━━━ Data section ━━━

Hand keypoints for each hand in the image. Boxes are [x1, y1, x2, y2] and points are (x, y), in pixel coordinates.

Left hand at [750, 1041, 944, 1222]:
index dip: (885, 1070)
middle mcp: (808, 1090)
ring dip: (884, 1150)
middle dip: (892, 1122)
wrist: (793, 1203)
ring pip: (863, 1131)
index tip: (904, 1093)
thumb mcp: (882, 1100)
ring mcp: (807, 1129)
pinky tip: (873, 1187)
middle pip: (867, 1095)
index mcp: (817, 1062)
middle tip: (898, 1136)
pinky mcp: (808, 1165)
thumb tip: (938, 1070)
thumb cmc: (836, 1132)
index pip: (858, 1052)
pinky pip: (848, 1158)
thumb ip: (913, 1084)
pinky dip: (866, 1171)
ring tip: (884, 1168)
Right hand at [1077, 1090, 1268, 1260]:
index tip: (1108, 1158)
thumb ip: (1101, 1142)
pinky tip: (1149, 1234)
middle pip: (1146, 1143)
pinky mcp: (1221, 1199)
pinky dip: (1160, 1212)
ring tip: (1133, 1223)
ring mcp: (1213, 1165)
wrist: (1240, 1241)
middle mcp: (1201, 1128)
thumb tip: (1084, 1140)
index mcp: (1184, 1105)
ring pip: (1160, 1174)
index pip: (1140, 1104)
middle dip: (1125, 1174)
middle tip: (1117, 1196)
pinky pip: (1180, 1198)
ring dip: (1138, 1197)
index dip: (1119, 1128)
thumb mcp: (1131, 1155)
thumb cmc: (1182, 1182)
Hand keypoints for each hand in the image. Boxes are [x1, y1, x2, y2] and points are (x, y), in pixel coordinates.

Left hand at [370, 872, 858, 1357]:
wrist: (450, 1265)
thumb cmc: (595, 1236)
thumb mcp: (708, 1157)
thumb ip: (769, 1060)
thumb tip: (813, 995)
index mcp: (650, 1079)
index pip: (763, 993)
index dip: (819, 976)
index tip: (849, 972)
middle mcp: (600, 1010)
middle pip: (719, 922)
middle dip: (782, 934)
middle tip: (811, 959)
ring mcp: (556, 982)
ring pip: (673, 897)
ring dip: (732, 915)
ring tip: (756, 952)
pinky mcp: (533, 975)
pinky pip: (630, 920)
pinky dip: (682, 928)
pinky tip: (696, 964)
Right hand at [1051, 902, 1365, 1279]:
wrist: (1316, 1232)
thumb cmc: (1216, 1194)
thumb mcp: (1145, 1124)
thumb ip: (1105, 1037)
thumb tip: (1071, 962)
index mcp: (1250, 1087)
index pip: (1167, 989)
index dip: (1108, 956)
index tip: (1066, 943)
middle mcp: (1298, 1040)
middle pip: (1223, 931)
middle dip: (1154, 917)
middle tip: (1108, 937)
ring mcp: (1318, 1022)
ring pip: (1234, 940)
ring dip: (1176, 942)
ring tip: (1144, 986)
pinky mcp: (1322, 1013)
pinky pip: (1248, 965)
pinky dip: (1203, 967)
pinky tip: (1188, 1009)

━━━

Exercise
Each entry should be written out again exactly, with no word left out.

Answer
Hand keypoints for each hand in the image. Boxes are [x1, y1, x2, y2] and points are (x, y), in pixel coordinates.

Left hand at [750, 1041, 944, 1222]:
index dip: (885, 1070)
middle mcp: (808, 1090)
ring dip: (884, 1150)
middle dip: (892, 1122)
wrist: (793, 1203)
ring pip: (863, 1131)
index tip: (904, 1093)
thumb mcp: (882, 1100)
ring mcp: (807, 1129)
pinky tip: (873, 1187)
middle pip: (867, 1095)
index mcp: (817, 1062)
middle tip: (898, 1136)
pinky mcp: (808, 1165)
thumb tip: (938, 1070)
thumb cmc: (836, 1132)
index pip: (858, 1052)
pinky pip: (848, 1158)
thumb ip: (913, 1084)
pinky dip: (866, 1171)
ring tip: (884, 1168)
Right hand at [1077, 1090, 1268, 1260]:
index tip: (1108, 1158)
thumb ip: (1101, 1142)
pinky tip: (1149, 1234)
middle pip: (1146, 1143)
pinky mcp: (1221, 1199)
pinky dip: (1160, 1212)
ring tip: (1133, 1223)
ring mcp: (1213, 1165)
wrist: (1240, 1241)
middle mcp: (1201, 1128)
thumb tip: (1084, 1140)
index mcp: (1184, 1105)
ring pip: (1160, 1174)
index pip: (1140, 1104)
middle dip: (1125, 1174)
middle tip: (1117, 1196)
pinky pip: (1180, 1198)
ring dip: (1138, 1197)
index dip: (1119, 1128)
thumb mcp: (1131, 1155)
thumb cmc: (1182, 1182)
Hand keypoints for each hand in the image. Boxes are [x1, y1, x2, y2] and points are (x, y), in pixel coordinates.

Left hand at [370, 872, 858, 1357]:
wrist: (450, 1265)
thumb cmc: (595, 1236)
thumb mcp: (708, 1157)
thumb ip: (769, 1060)
thumb tip: (813, 995)
index mcp: (650, 1079)
index pip: (763, 993)
index dip: (819, 976)
index tip: (849, 972)
middle mcp: (600, 1010)
middle pip: (719, 922)
middle dip: (782, 934)
middle tip: (811, 959)
ring mcp: (556, 982)
ring pip: (673, 897)
ring dip: (732, 915)
ring tip: (756, 952)
pinky mcp: (533, 975)
pinky pip: (630, 920)
pinky dip: (682, 928)
pinky tip: (696, 964)
Right hand at [1051, 902, 1365, 1279]:
wrist: (1316, 1232)
thumb cmc: (1216, 1194)
thumb mcp: (1145, 1124)
thumb ip: (1105, 1037)
thumb tip: (1071, 962)
index mcp: (1250, 1087)
index pip: (1167, 989)
index dip: (1108, 956)
index tip: (1066, 943)
middle mcp: (1298, 1040)
middle pip: (1223, 931)
middle dip: (1154, 917)
middle tip: (1108, 937)
ring mcp: (1318, 1022)
ring pip: (1234, 940)
ring dip: (1176, 942)
ring tip: (1144, 986)
pinky mcp: (1322, 1013)
pinky pip: (1248, 965)
pinky dip: (1203, 967)
pinky tip: (1188, 1009)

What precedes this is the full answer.